:: Instruction ::
Please repeat the records below exactly, but only from the line that contains "Wenn $T$ ein" onward, ending with the last line.

== == ==

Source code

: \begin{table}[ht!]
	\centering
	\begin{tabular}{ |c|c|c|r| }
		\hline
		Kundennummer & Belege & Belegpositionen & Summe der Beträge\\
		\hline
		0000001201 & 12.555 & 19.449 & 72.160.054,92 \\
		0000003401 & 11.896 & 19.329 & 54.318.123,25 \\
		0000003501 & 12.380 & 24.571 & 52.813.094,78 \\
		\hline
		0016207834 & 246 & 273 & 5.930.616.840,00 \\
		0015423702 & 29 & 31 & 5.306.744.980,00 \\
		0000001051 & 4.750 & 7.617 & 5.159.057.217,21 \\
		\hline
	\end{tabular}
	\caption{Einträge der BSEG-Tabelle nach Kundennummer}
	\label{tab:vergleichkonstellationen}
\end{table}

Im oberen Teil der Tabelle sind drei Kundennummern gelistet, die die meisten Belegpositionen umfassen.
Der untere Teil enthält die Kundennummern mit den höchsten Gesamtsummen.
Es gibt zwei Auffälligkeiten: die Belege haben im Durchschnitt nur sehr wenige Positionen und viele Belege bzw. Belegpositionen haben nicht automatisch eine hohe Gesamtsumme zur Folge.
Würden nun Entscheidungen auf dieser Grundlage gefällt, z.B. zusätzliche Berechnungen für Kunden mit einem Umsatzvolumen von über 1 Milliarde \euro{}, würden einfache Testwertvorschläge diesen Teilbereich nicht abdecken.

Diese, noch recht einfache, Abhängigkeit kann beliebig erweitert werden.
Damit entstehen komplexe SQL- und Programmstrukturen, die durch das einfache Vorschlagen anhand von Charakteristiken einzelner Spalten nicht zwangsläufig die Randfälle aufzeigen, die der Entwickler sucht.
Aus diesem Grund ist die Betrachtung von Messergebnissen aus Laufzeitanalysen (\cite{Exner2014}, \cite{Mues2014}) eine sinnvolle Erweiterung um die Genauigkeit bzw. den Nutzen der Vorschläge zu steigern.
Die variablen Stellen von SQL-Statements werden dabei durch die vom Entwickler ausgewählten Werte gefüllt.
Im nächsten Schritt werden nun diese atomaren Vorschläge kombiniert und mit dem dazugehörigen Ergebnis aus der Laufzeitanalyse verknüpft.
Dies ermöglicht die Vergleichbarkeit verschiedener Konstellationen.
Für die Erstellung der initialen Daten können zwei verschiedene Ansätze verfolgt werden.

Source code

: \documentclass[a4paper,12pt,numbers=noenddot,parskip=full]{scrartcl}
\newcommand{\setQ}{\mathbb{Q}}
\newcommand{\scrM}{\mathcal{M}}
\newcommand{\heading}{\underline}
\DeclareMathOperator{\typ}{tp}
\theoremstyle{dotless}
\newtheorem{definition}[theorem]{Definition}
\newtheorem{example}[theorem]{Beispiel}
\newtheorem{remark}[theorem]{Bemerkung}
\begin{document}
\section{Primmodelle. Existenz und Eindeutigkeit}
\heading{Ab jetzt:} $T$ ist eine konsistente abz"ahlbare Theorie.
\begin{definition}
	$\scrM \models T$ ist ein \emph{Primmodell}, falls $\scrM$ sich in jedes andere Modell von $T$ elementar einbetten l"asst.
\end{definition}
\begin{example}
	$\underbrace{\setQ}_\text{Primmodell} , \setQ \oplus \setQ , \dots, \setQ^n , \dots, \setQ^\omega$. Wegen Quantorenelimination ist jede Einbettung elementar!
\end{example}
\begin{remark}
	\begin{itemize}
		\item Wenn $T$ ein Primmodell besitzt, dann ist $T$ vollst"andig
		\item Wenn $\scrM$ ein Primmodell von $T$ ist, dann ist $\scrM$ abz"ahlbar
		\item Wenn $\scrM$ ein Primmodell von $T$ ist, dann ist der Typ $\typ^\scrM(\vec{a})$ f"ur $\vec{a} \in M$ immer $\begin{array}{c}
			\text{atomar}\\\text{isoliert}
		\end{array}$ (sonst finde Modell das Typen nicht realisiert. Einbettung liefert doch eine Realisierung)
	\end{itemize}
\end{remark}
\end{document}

== == ==

:: Solution below ::
		\item Wenn $T$ ein Primmodell besitzt, dann ist $T$ vollst"andig
		\item Wenn $\scrM$ ein Primmodell von $T$ ist, dann ist $\scrM$ abz"ahlbar
		\item Wenn $\scrM$ ein Primmodell von $T$ ist, dann ist der Typ $\typ^\scrM(\vec{a})$ f"ur $\vec{a} \in M$ immer $\begin{array}{c}
			\text{atomar}\\\text{isoliert}
		\end{array}$ (sonst finde Modell das Typen nicht realisiert. Einbettung liefert doch eine Realisierung)
	\end{itemize}
\end{remark}
\end{document}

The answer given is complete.